South Korea — Wow! I can’t believe it’s almost a year since I moved in. Some friends asked which season is the best time to visit. So, I decided to compile all my snapshots of the four (4) beautiful seasons in this album.
I’ll start with summer. Summer here isn’t different with the Philippines except it’s quite dry compare to my humid hometown Davao. Trees everywhere are healthy and green. There are also few blooming flowers by the sidewalks. It’s a good time to visit if one is used to the tropical climate and wouldn’t want to wear number of layers of long sleeves or spend on thick coats and beanies.
There is no “we” in summer. Only ‘u’ and ‘me’.
Autumn, on the other hand, is also a wonderful season favored by many. The leaves are hues of yellow, orange and red like a painting that came to life. The temperature is quite bearable, assuming it’s not windy and if one wears proper clothing like a couple layers of long sleeves topped with a windbreaker. In addition, one must always carry an umbrella. It was raining most of autumn last year.
Autumn, the year’s last, loveliest smile.
—William Cullen Bryant
Then comes the freezing winter. The third week of January this year was the coldest week the country ever experienced. The northern part of the country particularly Seoul and Gyeonggi Province were under a cold spell. The temperature dropped as low as -28°C at the under-constructed top floor of Lotte World Mall. The Han River was frozen that it even looked like a huge ice rink. Many people dislike winter because it’s too cold. The days are shorter and nights are longer during this season. That means, we could tuck in bed for some extra hours in the morning (lol). Not only that, we can enjoy winter sports such as snowboarding, ice skating or skiing as well.

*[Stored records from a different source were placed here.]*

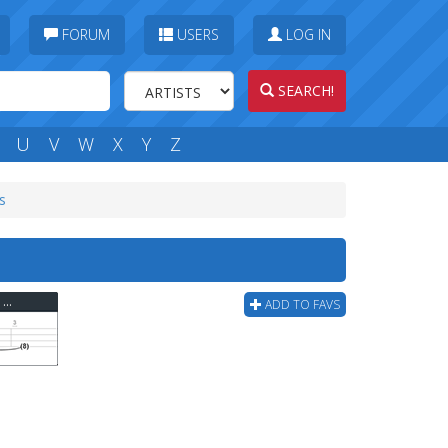
FORUM
USERS
LOG IN
SEARCH!
U
V
W
X
Y
Z
s
Armor For Sleep - Dream To Make Believe Bass Tab
ADD TO FAVS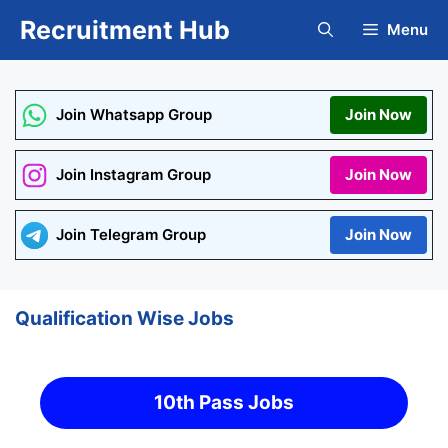
Skip
Recruitment Hub
Menu
to
content
Join Whatsapp Group
Join Now
Join Instagram Group
Join Now
Join Telegram Group
Join Now
Qualification Wise Jobs
10th Pass Jobs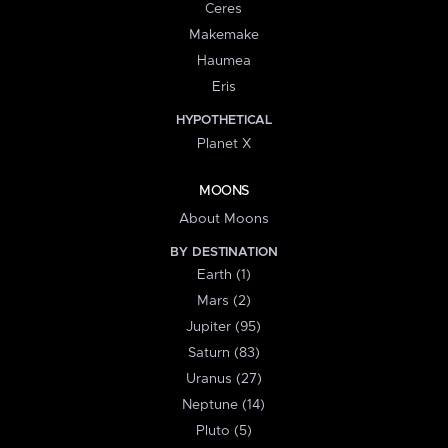
Ceres
Makemake
Haumea
Eris
HYPOTHETICAL
Planet X
MOONS
About Moons
BY DESTINATION
Earth (1)
Mars (2)
Jupiter (95)
Saturn (83)
Uranus (27)
Neptune (14)
Pluto (5)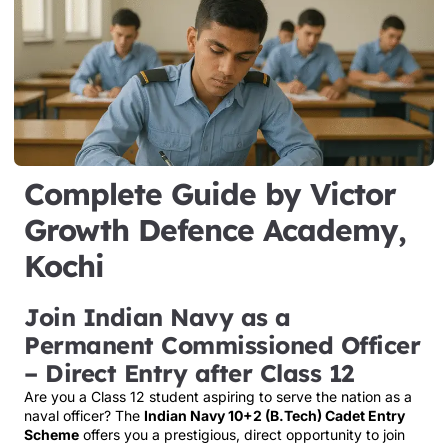
Complete Guide by Victor
Growth Defence Academy,
Kochi
Join Indian Navy as a
Permanent Commissioned Officer
– Direct Entry after Class 12
Are you a Class 12 student aspiring to serve the nation as a
naval officer? The
Indian Navy 10+2 (B.Tech) Cadet Entry
Scheme
offers you a prestigious, direct opportunity to join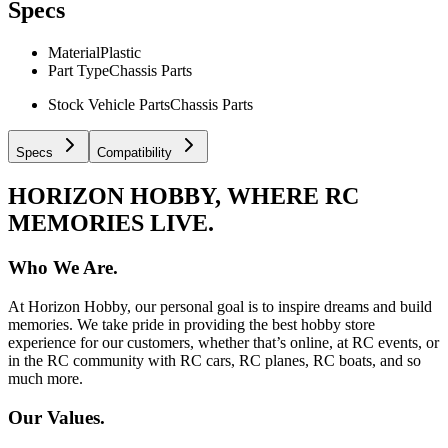
Specs
Material
Plastic
Part Type
Chassis Parts
Stock Vehicle Parts
Chassis Parts
Specs
Compatibility
HORIZON HOBBY, WHERE RC
MEMORIES LIVE.
Who We Are.
At Horizon Hobby, our personal goal is to inspire dreams and build
memories. We take pride in providing the best hobby store
experience for our customers, whether that’s online, at RC events, or
in the RC community with RC cars, RC planes, RC boats, and so
much more.
Our Values.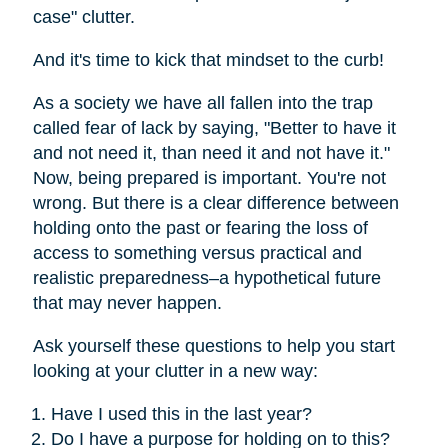
case" clutter.
And it's time to kick that mindset to the curb!
As a society we have all fallen into the trap
called fear of lack by saying, "Better to have it
and not need it, than need it and not have it."
Now, being prepared is important. You're not
wrong. But there is a clear difference between
holding onto the past or fearing the loss of
access to something versus practical and
realistic preparedness–a hypothetical future
that may never happen.
Ask yourself these questions to help you start
looking at your clutter in a new way:
Have I used this in the last year?
Do I have a purpose for holding on to this?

If we had no winter, the spring would not be so pleasant: if we did not sometimes taste of adversity, prosperity would not be so welcome.
― Anne Bradstreet,
After the cold days and nights, who wouldn’t love to see the colorful, vibrant spring flowers? Flower and cultural festivals are everywhere across the country, too. To name some: Maehwa festival in Gwangyang, Lotus Lantern Festival, Flower Festival in Goyang and the largest Cherry Blossom Festival in Jinhae. During this season, we also watch out for the hazardous yellow dust or yellow sand (황사 / hwangsa) from China. As much as possible, we wear disposable mask or just stay indoors until the dust subsides.
You can cut all the flowers but you cannot keep Spring from coming.
Bloom where you are planted.
1 Corinthians 7:20–24
Every season is unique and interesting. There’s always something to be grateful for in each of them. I am in awe of God’s magnificent creation and I’m forever thankful to witness them all finally.
So, have you decided which season to visit Korea?